'''
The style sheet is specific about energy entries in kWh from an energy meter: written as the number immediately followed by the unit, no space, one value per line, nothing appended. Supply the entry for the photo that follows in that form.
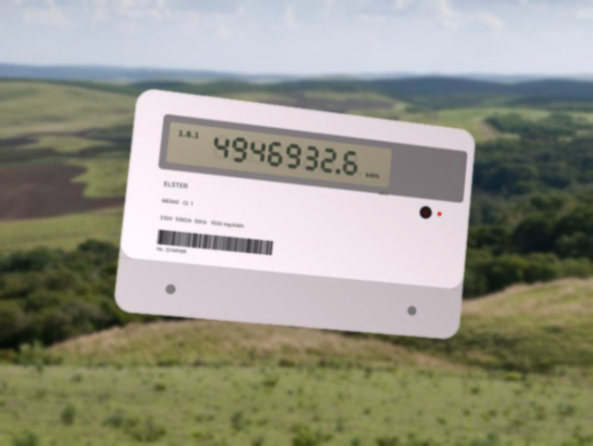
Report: 4946932.6kWh
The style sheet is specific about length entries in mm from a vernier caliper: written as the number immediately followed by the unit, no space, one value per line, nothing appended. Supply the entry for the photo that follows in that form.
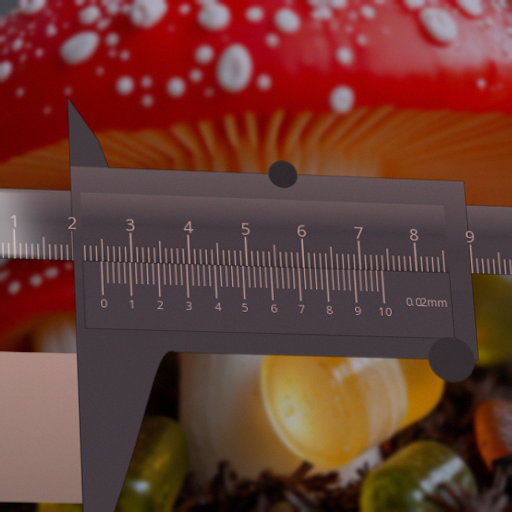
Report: 24.8mm
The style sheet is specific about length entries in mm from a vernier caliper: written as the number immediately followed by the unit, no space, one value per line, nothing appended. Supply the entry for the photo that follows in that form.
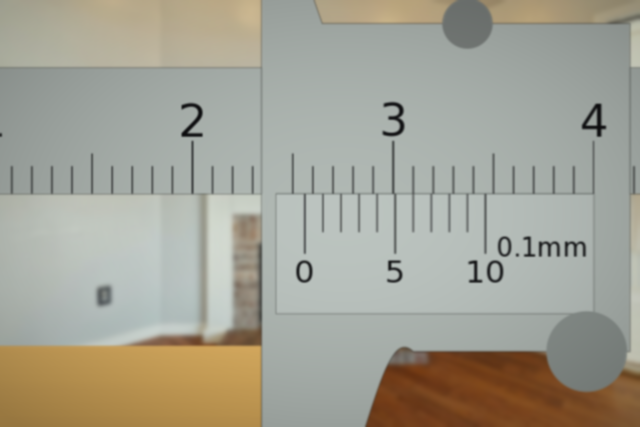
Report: 25.6mm
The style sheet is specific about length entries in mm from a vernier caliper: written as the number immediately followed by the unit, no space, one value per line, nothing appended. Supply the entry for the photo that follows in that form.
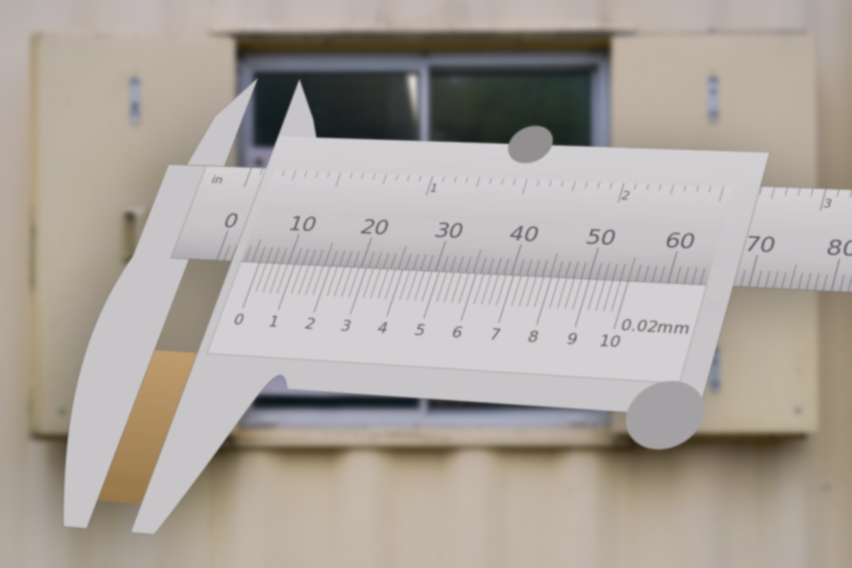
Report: 6.0mm
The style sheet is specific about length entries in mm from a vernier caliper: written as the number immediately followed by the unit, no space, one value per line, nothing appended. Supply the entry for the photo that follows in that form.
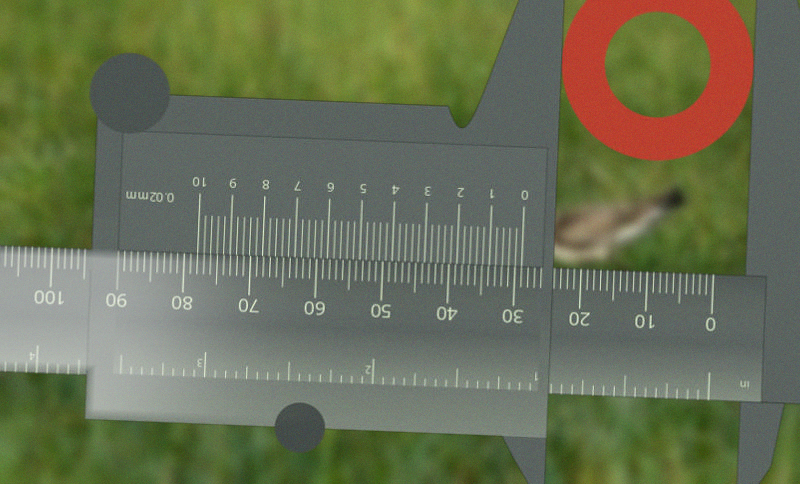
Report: 29.0mm
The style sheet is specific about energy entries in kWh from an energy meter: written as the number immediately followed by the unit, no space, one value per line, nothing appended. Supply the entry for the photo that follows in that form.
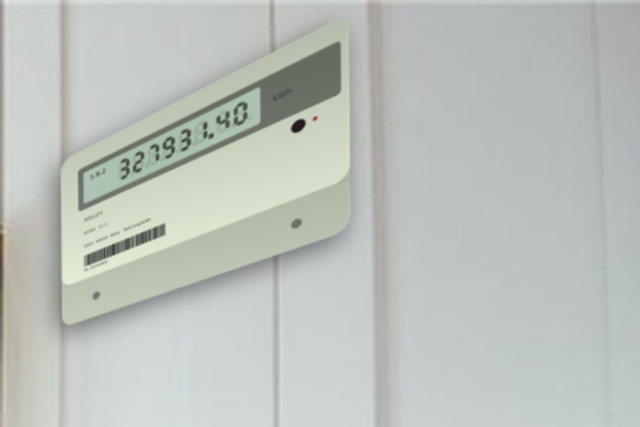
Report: 327931.40kWh
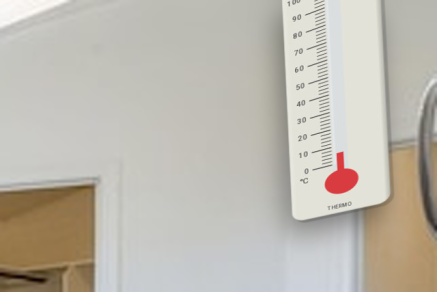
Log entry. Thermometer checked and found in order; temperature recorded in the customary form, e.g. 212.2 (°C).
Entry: 6 (°C)
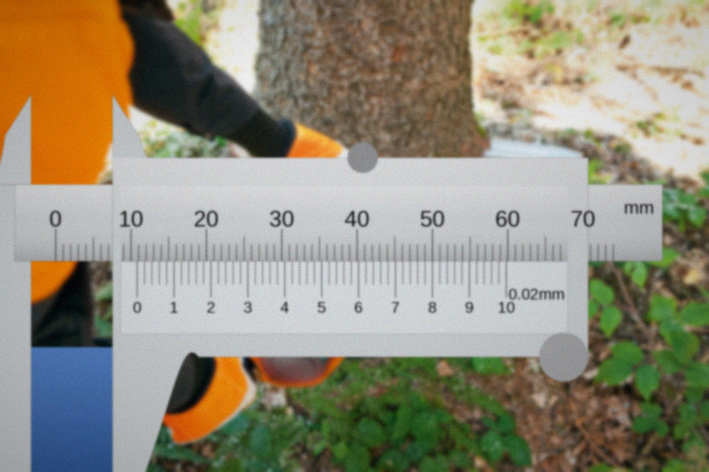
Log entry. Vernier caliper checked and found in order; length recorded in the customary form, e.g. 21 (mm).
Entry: 10.8 (mm)
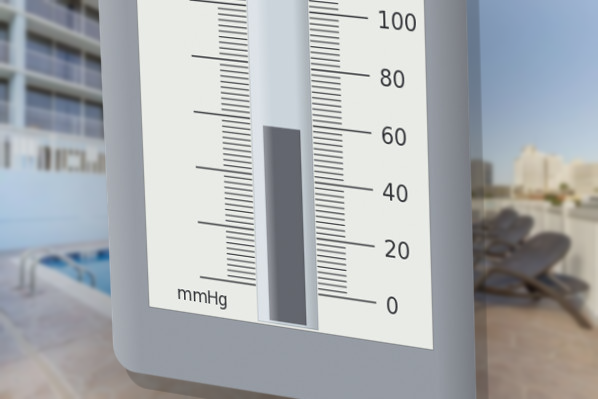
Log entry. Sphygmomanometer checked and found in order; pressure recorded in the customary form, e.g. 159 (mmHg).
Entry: 58 (mmHg)
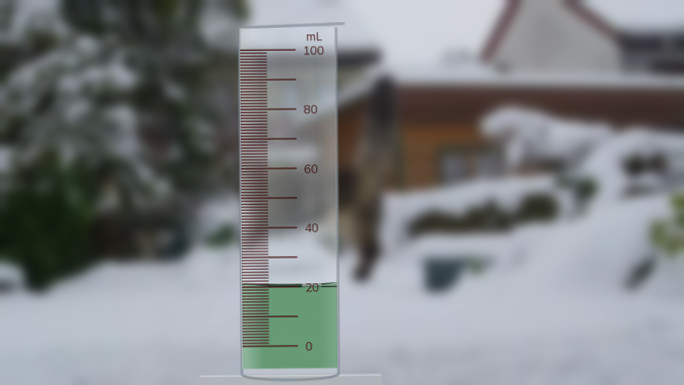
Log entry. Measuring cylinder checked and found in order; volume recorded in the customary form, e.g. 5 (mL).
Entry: 20 (mL)
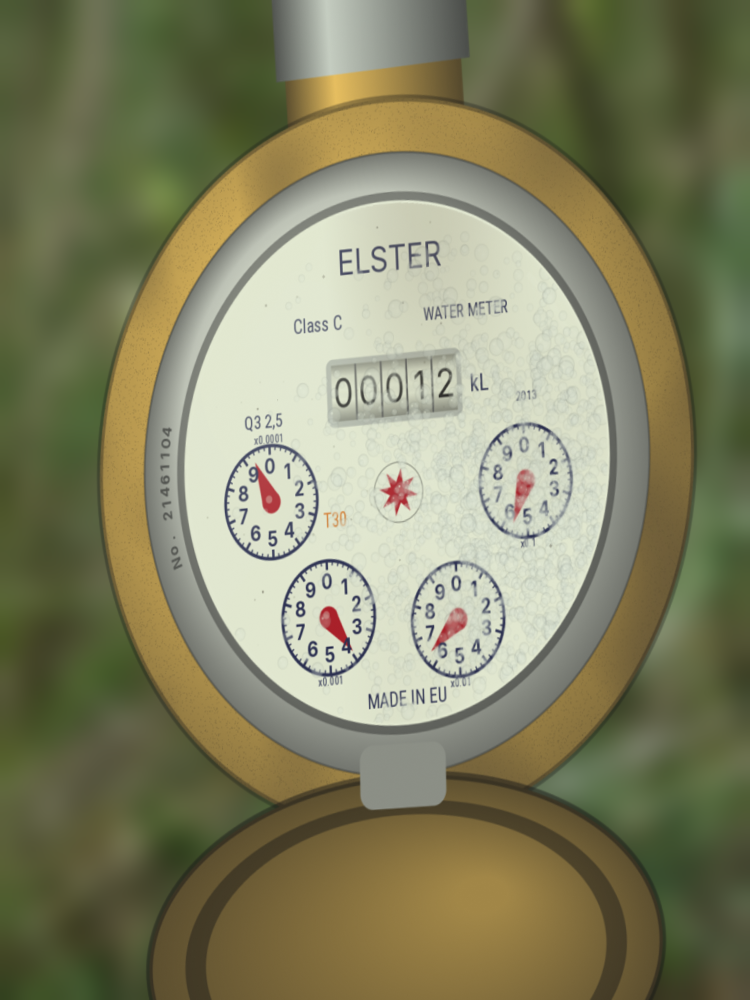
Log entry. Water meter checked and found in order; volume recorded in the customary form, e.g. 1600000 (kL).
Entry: 12.5639 (kL)
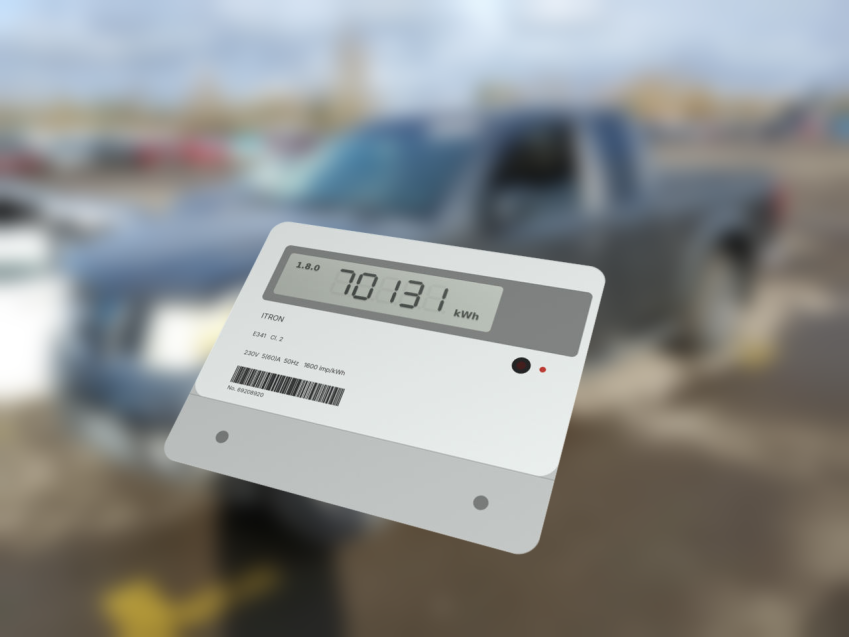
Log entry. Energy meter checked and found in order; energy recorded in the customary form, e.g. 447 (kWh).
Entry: 70131 (kWh)
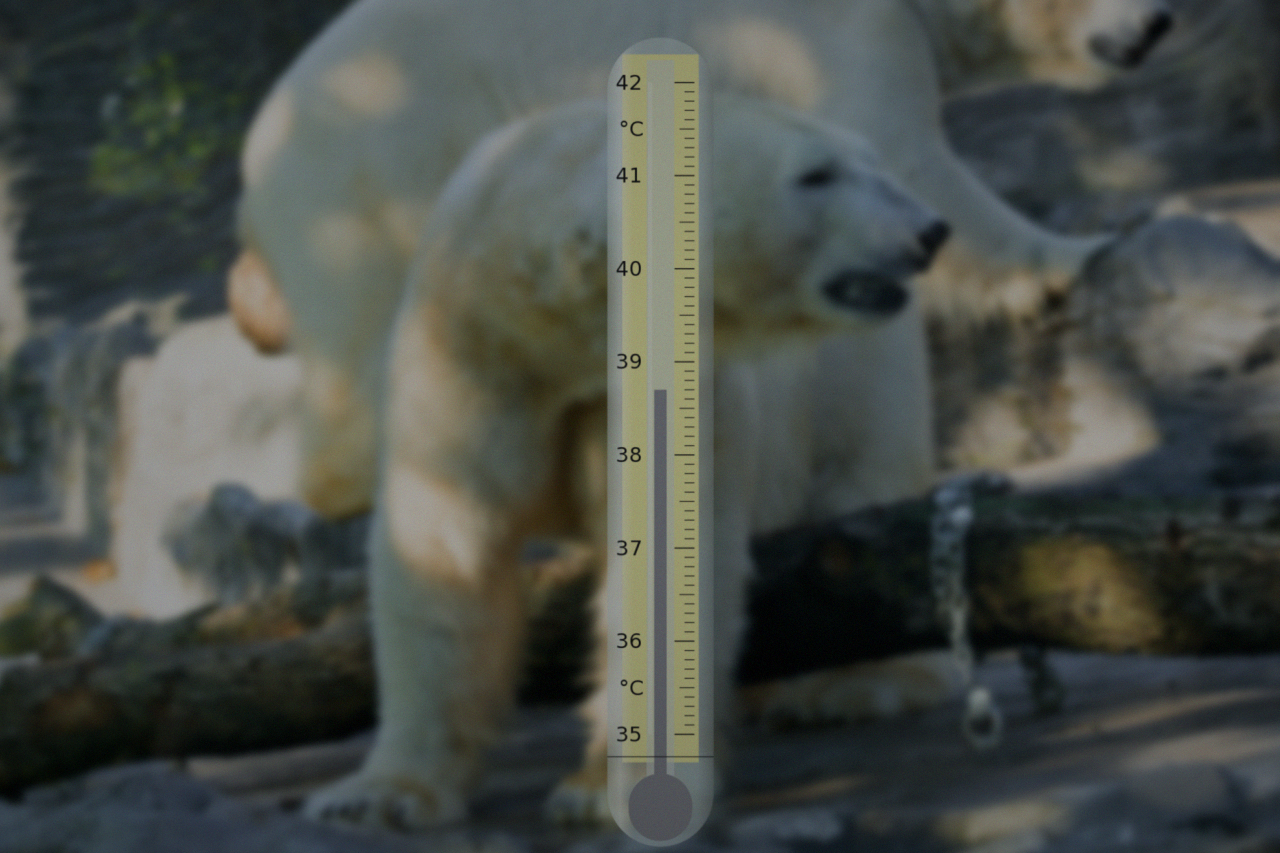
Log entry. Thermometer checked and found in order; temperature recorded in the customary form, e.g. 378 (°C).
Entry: 38.7 (°C)
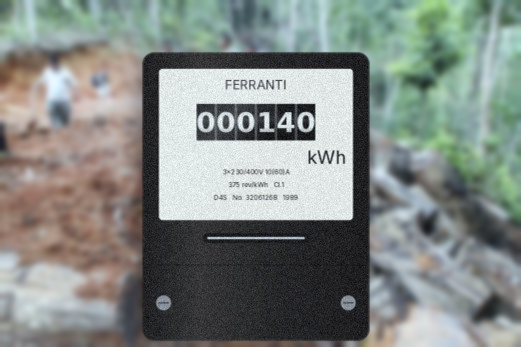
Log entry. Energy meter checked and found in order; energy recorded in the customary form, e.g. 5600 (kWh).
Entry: 140 (kWh)
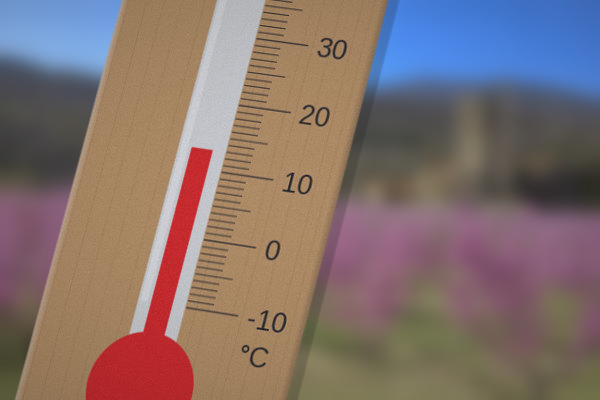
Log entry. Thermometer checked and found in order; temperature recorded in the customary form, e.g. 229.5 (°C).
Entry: 13 (°C)
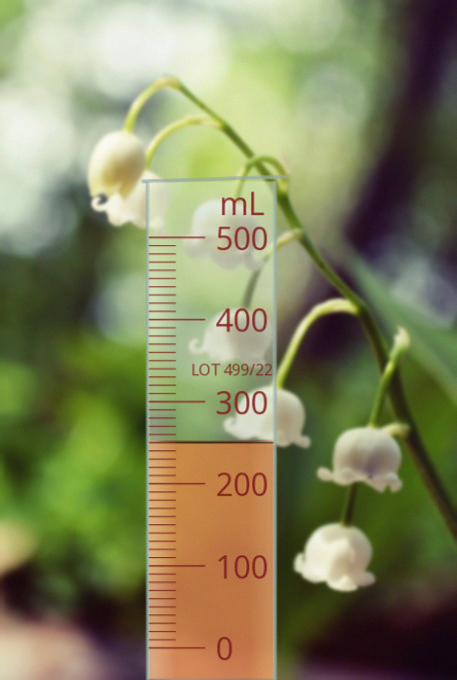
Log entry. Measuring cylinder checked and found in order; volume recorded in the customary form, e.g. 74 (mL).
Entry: 250 (mL)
'''
Pick out every line of the listing above that contains the string "Report", and copy each one. Case counts.

*SOLUTION TO THE EXERCISE:*
Report: 4946932.6kWh
Report: 24.8mm
Report: 25.6mm
Report: 6.0mm
Report: 29.0mm
Report: 327931.40kWh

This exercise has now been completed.